At a recent luncheon honoring Demián Bichir (Weeds, Che), currently on the Best Actor campaign trail, I had a brief chat with the star and his director Chris Weitz. Our conversations kept drifting to two scenes in the movie, the aforementioned emotional peak when Carlos (Bichir) explains to his son, as best he can, the reason why he moved to America and had a child, and an earlier intense sequence that sets much of the plot in motion as Carlos (Bichir) makes a fateful mistake while shimmying up a palm tree in his day job as a gardener.
I told Bichir that I've always wondered how scary it is for actors to work on those slow build performances. Many performances have several peaks but A Better Life is quite a linear drama and Bichir keeps the performance very low key for a long time. It's all building to his intensely emotional monologue as he sits in a deportation center with his son. I wondered how nerve wracking that scene must have been for him. He plays the scene beautifully, with so much pent up painful intimacy. But as character arcs go it's very backloaded; his entire performance and indeed the film, rests on it.
That's why I had you. For me. For me. For a reason to live."
"Interesting," Bichir says, considering the question. "I try not to think about that. I never think ahead." he confesses, explaining that he tries to take the journey in sequence with the character, though he readily admits that you know the scenes in every script your first time reading through.
"So I don't think about it," he elaborates. "It's like in life.
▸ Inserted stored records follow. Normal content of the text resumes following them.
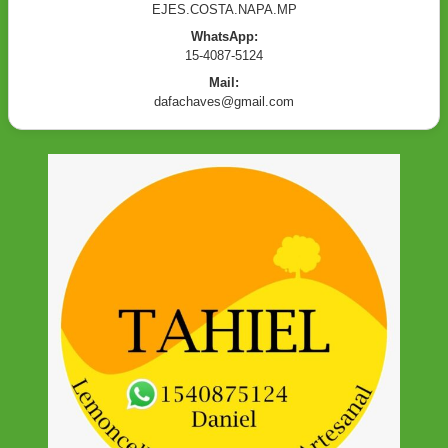
EJES.COSTA.NAPA.MP
WhatsApp:
15-4087-5124
Mail:
dafachaves@gmail.com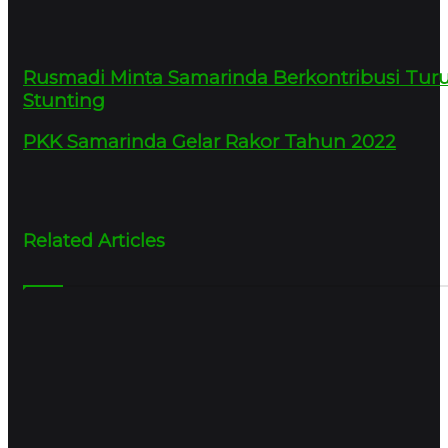
Rusmadi Minta Samarinda Berkontribusi Tu
Stunting
PKK Samarinda Gelar Rakor Tahun 2022
Related Articles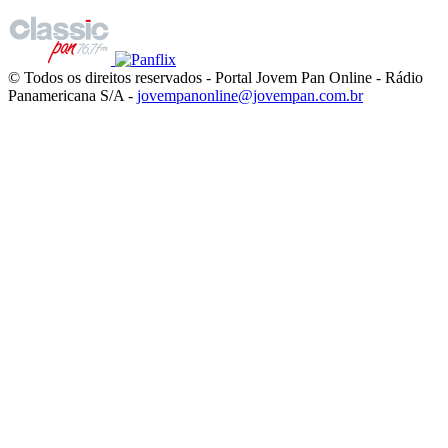
© Todos os direitos reservados - Portal Jovem Pan Online - Rádio
Panamericana S/A -
jovempanonline@jovempan.com.br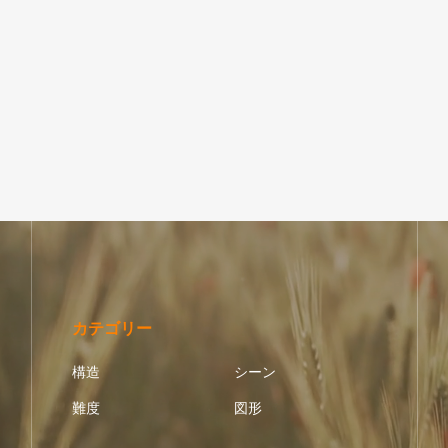
六芒星｜円状放射｜十二面体（双
状放射｜十面体（双五角錐）
錐）
カテゴリー
構造
シーン
難度
図形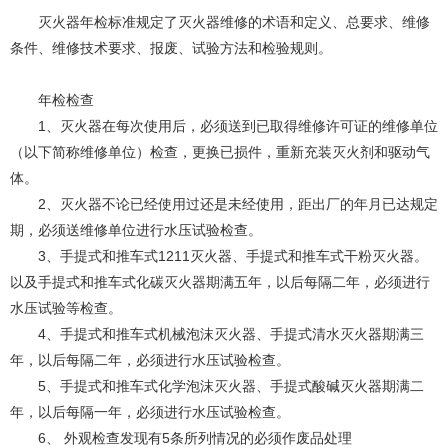
灭火器年检标准规定了灭火器维修的术语和定义、总要求、维修
条件、维修技术要求、报废、试验方法和检验规则。
年检检查
1、灭火器在每次使用后，必须送到已取得维修许可证的维修单位
（以下简称维修单位）检查，更换已损件，重新充装灭火剂和驱动气
体。
2、灭火器不论已经使用过还是未经使用，距出厂的年月已达规定
期，必须送维修单位进行水压试验检查。
3、手提式和推车式1211灭火器、手提式和推车式干粉灭火器。
以及手提式和推车式化碳灭火器期满五年，以后每隔二年，必须进行
水压试验等检查。
4
、
手提式和推车式机械泡沫灭火器、手提式清水灭火器期满三
年，以后每隔二年，必须进行水压试验检查。
5、手提式和推车式化学泡沫灭火器、手提式酸碱灭火器期满二
年，以后每隔一年，必须进行水压试验检查。
6
、
外观检查发现有5条所列情况的必须作废品处理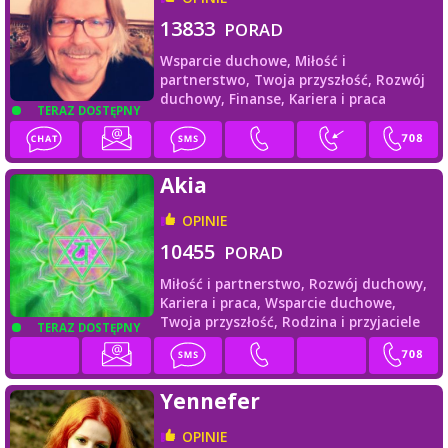
13833
PORAD
Wsparcie duchowe,
Miłość i
partnerstwo,
Twoja przyszłość,
Rozwój
duchowy,
Finanse,
Kariera i praca
TERAZ DOSTĘPNY
Akia
OPINIE
10455
PORAD
Miłość i partnerstwo,
Rozwój duchowy,
Kariera i praca,
Wsparcie duchowe,
Twoja przyszłość,
Rodzina i przyjaciele
TERAZ DOSTĘPNY
Yennefer
OPINIE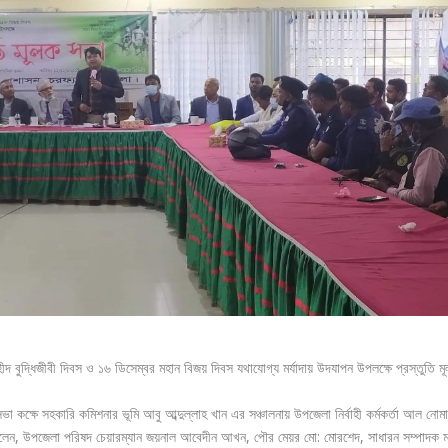
বুদ্ধিজীবী দিবস ও ১৬ ডিসেম্বর মহান বিজয় দিবস যথাযোগ্য মর্যাদায় উদযাপন উপলক্ষে প্রস্তুতি ম
 কক্ষে সহকারি কমিশনার ভূমি আবু আব্দুল্লাহ খান এর সঞ্চালনায় উপজেলা নির্বাহী কর্মকর্তা আল নোম
িলেন, উপজেলা পরিষদ চেয়ারম্যান জয়নাল আবেদীন আখন, পৌর মেয়র মো: মোরশেদ, সাধারন সম্পাদক ম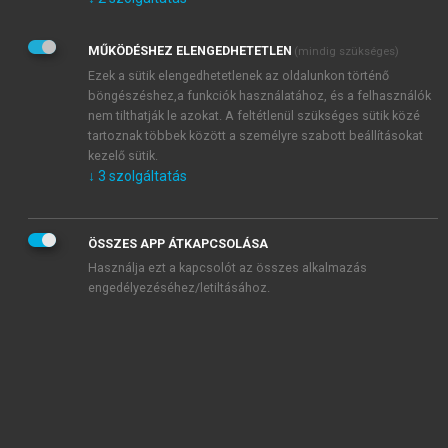
Kérek értesítést az Akadémiai Kiadó Zrt. újdonságairól,
akcióiról.
MŰKÖDÉSHEZ ELENGEDHETETLEN
(mindig szükséges)
Az
Adatkezelési tájékoztatóban
foglaltakat tudomásul
veszem és elfogadom.
Ezek a sütik elengedhetetlenek az oldalunkon történő
Az
Általános vásárlási feltételeket
, valamint a
szotar.net
és a
böngészéshez,a funkciók használatához, és a felhasználók
mersz.hu
oldalak licencszerződéseiben foglaltakat
nem tilthatják le azokat. A feltétlenül szükséges sütik közé
tudomásul veszem és elfogadom.
tartoznak többek között a személyre szabott beállításokat
kezelő sütik.
↓
3
szolgáltatás
KIPRÓBÁLOM
ÖSSZES APP ÁTKAPCSOLÁSA
Használja ezt a kapcsolót az összes alkalmazás
engedélyezéséhez/letiltásához.
MIÉRT ÉRDEMES A MERSZ ONLINE
OKOSKÖNYVTÁRAT HASZNÁLNI?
You know, when you're in love you don't think 'what if we break up?' You don't think about the fears or the negativity." The emotional place you have to get to you just work towards day by day, he explains. They were lucky to shoot almost chronologically which really helped him.
Oscar Campaigning and a unexpected Twilight diversion after the jump.
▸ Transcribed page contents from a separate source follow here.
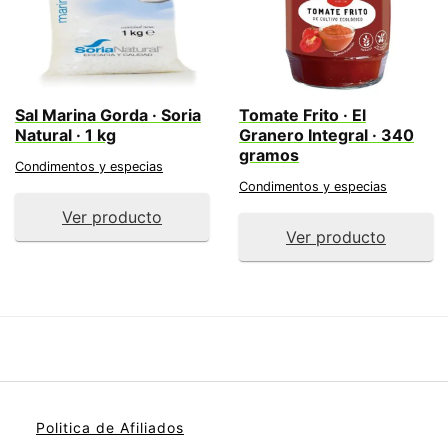
Sal Marina Gorda · Soria
Tomate Frito · El
Natural · 1 kg
Granero Integral · 340
gramos
Condimentos y especias
Condimentos y especias
Ver producto
Ver producto
Politica de Afiliados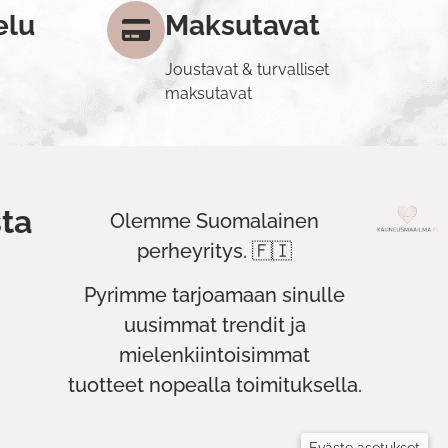
elu
Maksutavat
Joustavat & turvalliset
maksutavat
ta
Olemme Suomalainen
perheyritys. 🇫🇮
Pyrimme tarjoamaan sinulle
uusimmat trendit ja
mielenkiintoisimmat
tuotteet nopealla toimituksella.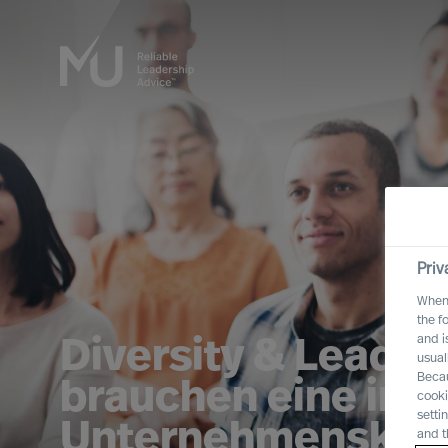
Priv
When 
the f
and i
Diversity & Leader
usual
Becau
brauchen eine inte
cooki
setti
Unternehmenskult
and t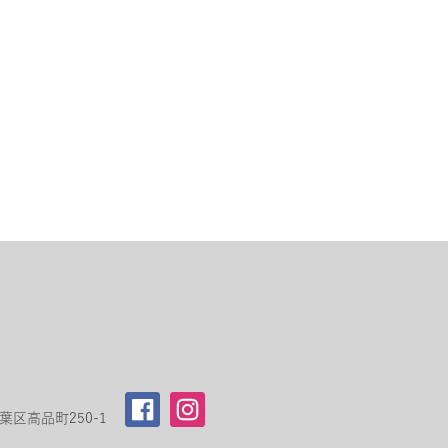
区高品町250-1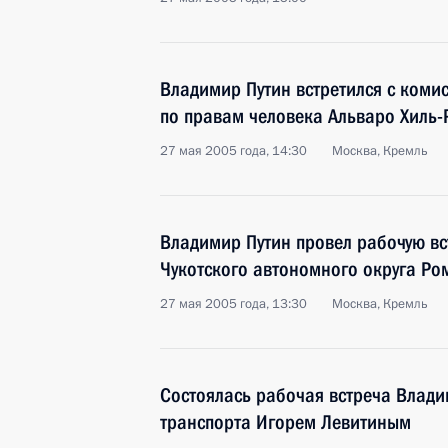
Владимир Путин встретился с коми
по правам человека Альваро Хиль
27 мая 2005 года, 14:30
Москва, Кремль
Владимир Путин провел рабочую вс
Чукотского автономного округа Р
27 мая 2005 года, 13:30
Москва, Кремль
Состоялась рабочая встреча Влад
транспорта Игорем Левитиным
"I remember when we shot those last few days we all were really really sad about first, the fact that we were almost finished and second, we had been really worn down by the character's journey. It was an emotional ride for all of us. Not only for me."
After wishing them well on the campaign I asked Weitz how well he remembers the campaign trail? He'd been through this before, after all, with Hugh Grant in About a Boy (2002), I figured.
"This is a little different. I'm used to the big machine," Weitz explains, elaborating on the instant traction a movie star gets you with year-end hoopla. "There's a certain in-built excitement no matter what. But people need to see Demián's performance before they get it. The film is the advertisement. With bigger movies -- it sorts of pre-sells itself, generates its own interest."
On a lighter note I had to know about the movie's other key scene when Bichir climbs the tree. 'Movie trickery?' I wonder aloud. Nope! As it turns out there's even a continuous shot, not in the film Demián recalls, which, "...takes me all the way from getting my gear on then wrapping it around the tree and then going all the way up. I did it several times that day, maybe ten times. Chris Weitz did it too. He did it before me!"
"It's true," Weitz tells me but quickly shrugs off the derring-do. "We're not heroes! We had safety harnesses and stuff. But I did go up first because I want to know what I'm asking my actors to do, how difficult it is." Naturally I have to know if this is an isolated thing or a habit. The conversation unexpectedly swings towards The Twilight Saga: New Moon (2009).
"There was going to be a shot in which we needed Kristen, who then had a raging cold, to be 12 feet under water in a weighted costume so we could get this kind of dreamy shot of her in the water. I thought 'this is not going to be an issue. I'l try it myself!' I get to the bottom of the pool with weights on my chest and I started to panic -- panic sets in. and I said 'We can't do this with Kristen!' We ended up shooting it sideways but to be 12 feet under water with weights on you is not an experience I recommend." Weitz says smiling. "The funny thing is Robert had done underwater work before [Harry Potter and the Goblet of Fire] and he was fine."
Weitz is an amiable guy and immediately paints an elaborate picture of how complicated underwater shots are to film, so many people in the water, so much gear. "You do not want your start to drown. That would be bad," he says laughing. "You find yourself in a lot of strange positions making movies: top of tree, under water."